*DIRECTIONS FOR THIS TASK:*
Tally the lines in the records that contain the string "more", treating uppercase and lowercase as different. Reply with the number alone.

*Source texts of formatted documents:*
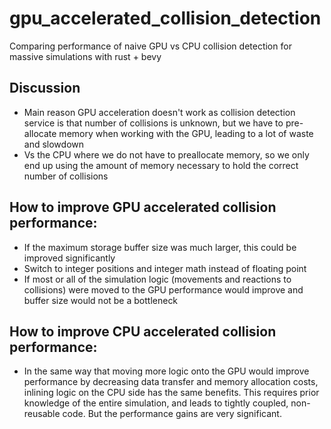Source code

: # gpu_accelerated_collision_detection

Comparing performance of naive GPU vs CPU collision detection for massive simulations with rust + bevy

## Discussion

- Main reason GPU acceleration doesn't work as collision detection service is that number of collisions is unknown, but we have to pre-allocate memory when working with the GPU, leading to a lot of waste and slowdown
- Vs the CPU where we do not have to preallocate memory, so we only end up using the amount of memory necessary to hold the correct number of collisions

## How to improve GPU accelerated collision performance:

- If the maximum storage buffer size was much larger, this could be improved significantly
- Switch to integer positions and integer math instead of floating point
- If most or all of the simulation logic (movements and reactions to collisions) were moved to the GPU performance would improve and buffer size would not be a bottleneck

## How to improve CPU accelerated collision performance:

- In the same way that moving more logic onto the GPU would improve performance by decreasing data transfer and memory allocation costs, inlining logic on the CPU side has the same benefits. This requires prior knowledge of the entire simulation, and leads to tightly coupled, non-reusable code. But the performance gains are very significant.
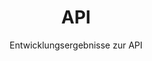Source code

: ---
title: API
permalink: /results/api
subtitle: Entwicklungsergebnisse zur API
layout: page
show_sidebar: false
menubar: docs_menu
---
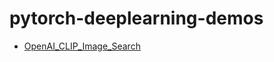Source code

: # pytorch-deeplearning-demos

- <a href="https://colab.research.google.com/drive/1itX8PaFd4U19gOEATxtDhBOVWw1Tjfi0?usp=sharing" target="_blank">OpenAI_CLIP_Image_Search</a>

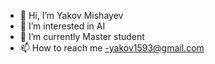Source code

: - 👋 Hi, I’m Yakov Mishayev
- 👀 I’m interested in AI
- 🌱 I’m currently Master student
- 📫 How to reach me -yakov1593@gmail.com

<!---
YakovM93/YakovM93 is a ✨ special ✨ repository because its `README.md` (this file) appears on your GitHub profile.
You can click the Preview link to take a look at your changes.
--->
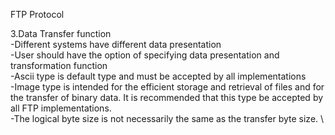  FTP Protocol  
 
3.Data Transfer function \
-Different systems have different data presentation \
-User should have the option of specifying data presentation and transformation function \
-Ascii type is default type and must be accepted by all implementations \
-Image type is intended for the efficient storage and retrieval of files and for the transfer of binary data. It is recommended                     that this type be accepted by all FTP implementations. \
-The logical byte size is not necessarily the same as the transfer byte size. \

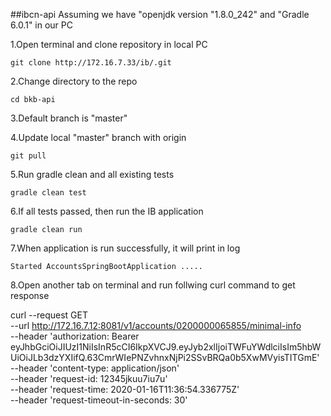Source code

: ##ibcn-api 
Assuming we have "openjdk version "1.8.0_242" and "Gradle 6.0.1" in our PC


1.Open terminal and clone repository in local PC
    
    git clone http://172.16.7.33/ib/.git


2.Change directory to the repo
    
    cd bkb-api
    

3.Default branch is "master"


4.Update local "master" branch with origin
    
    git pull


5.Run gradle clean and all existing tests
    
    gradle clean test


6.If all tests passed, then run the IB application
    
    gradle clean run


7.When application is run successfully, it will print in log
    
    Started AccountsSpringBootApplication .....


8.Open another tab on terminal and run follwing curl command to get response
    
curl --request GET \
  --url http://172.16.7.12:8081/v1/accounts/0200000065855/minimal-info \
  --header 'authorization: Bearer eyJhbGciOiJIUzI1NiIsInR5cCI6IkpXVCJ9.eyJyb2xlIjoiTWFuYWdlciIsIm5hbWUiOiJLb3dzYXIifQ.63CmrWIePNZvhnxNjPi2SSvBRQa0b5XwMVyisTITGmE' \
  --header 'content-type: application/json' \
  --header 'request-id: 12345jkuu7iu7u' \
  --header 'request-time: 2020-01-16T11:36:54.336775Z' \
  --header 'request-timeout-in-seconds: 30'
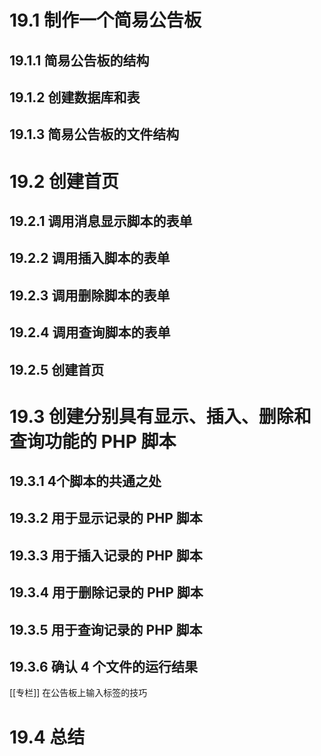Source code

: 
# 19.1 制作一个简易公告板

## 19.1.1 简易公告板的结构

## 19.1.2 创建数据库和表

## 19.1.3 简易公告板的文件结构

# 19.2 创建首页

## 19.2.1 调用消息显示脚本的表单

## 19.2.2 调用插入脚本的表单

## 19.2.3 调用删除脚本的表单

## 19.2.4 调用查询脚本的表单

## 19.2.5 创建首页

# 19.3 创建分别具有显示、插入、删除和查询功能的 PHP 脚本

## 19.3.1 4个脚本的共通之处

## 19.3.2 用于显示记录的 PHP 脚本

## 19.3.3 用于插入记录的 PHP 脚本

## 19.3.4 用于删除记录的 PHP 脚本

## 19.3.5 用于查询记录的 PHP 脚本

## 19.3.6 确认 4 个文件的运行结果

[[专栏]] 在公告板上输入标签的技巧

# 19.4 总结
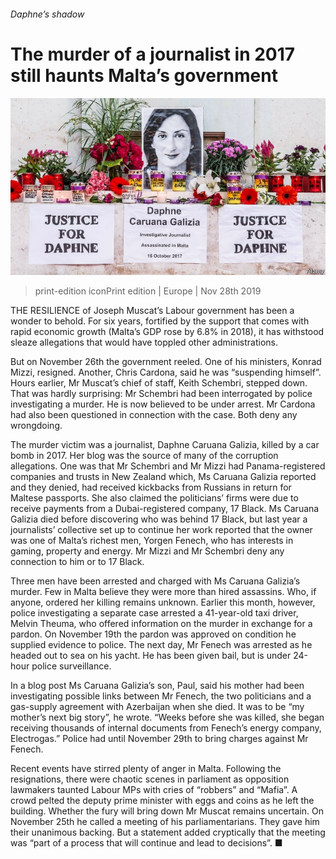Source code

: ###### Daphne’s shadow

# The murder of a journalist in 2017 still haunts Malta’s government 

![image](images/20191130_eup004.jpg) 

> print-edition iconPrint edition | Europe | Nov 28th 2019 

THE RESILIENCE of Joseph Muscat’s Labour government has been a wonder to behold. For six years, fortified by the support that comes with rapid economic growth (Malta’s GDP rose by 6.8% in 2018), it has withstood sleaze allegations that would have toppled other administrations. 

But on November 26th the government reeled. One of his ministers, Konrad Mizzi, resigned. Another, Chris Cardona, said he was “suspending himself”. Hours earlier, Mr Muscat’s chief of staff, Keith Schembri, stepped down. That was hardly surprising: Mr Schembri had been interrogated by police investigating a murder. He is now believed to be under arrest. Mr Cardona had also been questioned in connection with the case. Both deny any wrongdoing. 

The murder victim was a journalist, Daphne Caruana Galizia, killed by a car bomb in 2017. Her blog was the source of many of the corruption allegations. One was that Mr Schembri and Mr Mizzi had Panama-registered companies and trusts in New Zealand which, Ms Caruana Galizia reported and they denied, had received kickbacks from Russians in return for Maltese passports. She also claimed the politicians’ firms were due to receive payments from a Dubai-registered company, 17 Black. Ms Caruana Galizia died before discovering who was behind 17 Black, but last year a journalists’ collective set up to continue her work reported that the owner was one of Malta’s richest men, Yorgen Fenech, who has interests in gaming, property and energy. Mr Mizzi and Mr Schembri deny any connection to him or to 17 Black. 

Three men have been arrested and charged with Ms Caruana Galizia’s murder. Few in Malta believe they were more than hired assassins. Who, if anyone, ordered her killing remains unknown. Earlier this month, however, police investigating a separate case arrested a 41-year-old taxi driver, Melvin Theuma, who offered information on the murder in exchange for a pardon. On November 19th the pardon was approved on condition he supplied evidence to police. The next day, Mr Fenech was arrested as he headed out to sea on his yacht. He has been given bail, but is under 24-hour police surveillance. 

In a blog post Ms Caruana Galizia’s son, Paul, said his mother had been investigating possible links between Mr Fenech, the two politicians and a gas-supply agreement with Azerbaijan when she died. It was to be “my mother’s next big story”, he wrote. “Weeks before she was killed, she began receiving thousands of internal documents from Fenech’s energy company, Electrogas.” Police had until November 29th to bring charges against Mr Fenech. 

Recent events have stirred plenty of anger in Malta. Following the resignations, there were chaotic scenes in parliament as opposition lawmakers taunted Labour MPs with cries of “robbers” and “Mafia”. A crowd pelted the deputy prime minister with eggs and coins as he left the building. Whether the fury will bring down Mr Muscat remains uncertain. On November 25th he called a meeting of his parliamentarians. They gave him their unanimous backing. But a statement added cryptically that the meeting was “part of a process that will continue and lead to decisions”. ■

*FINISHED TASK:*
2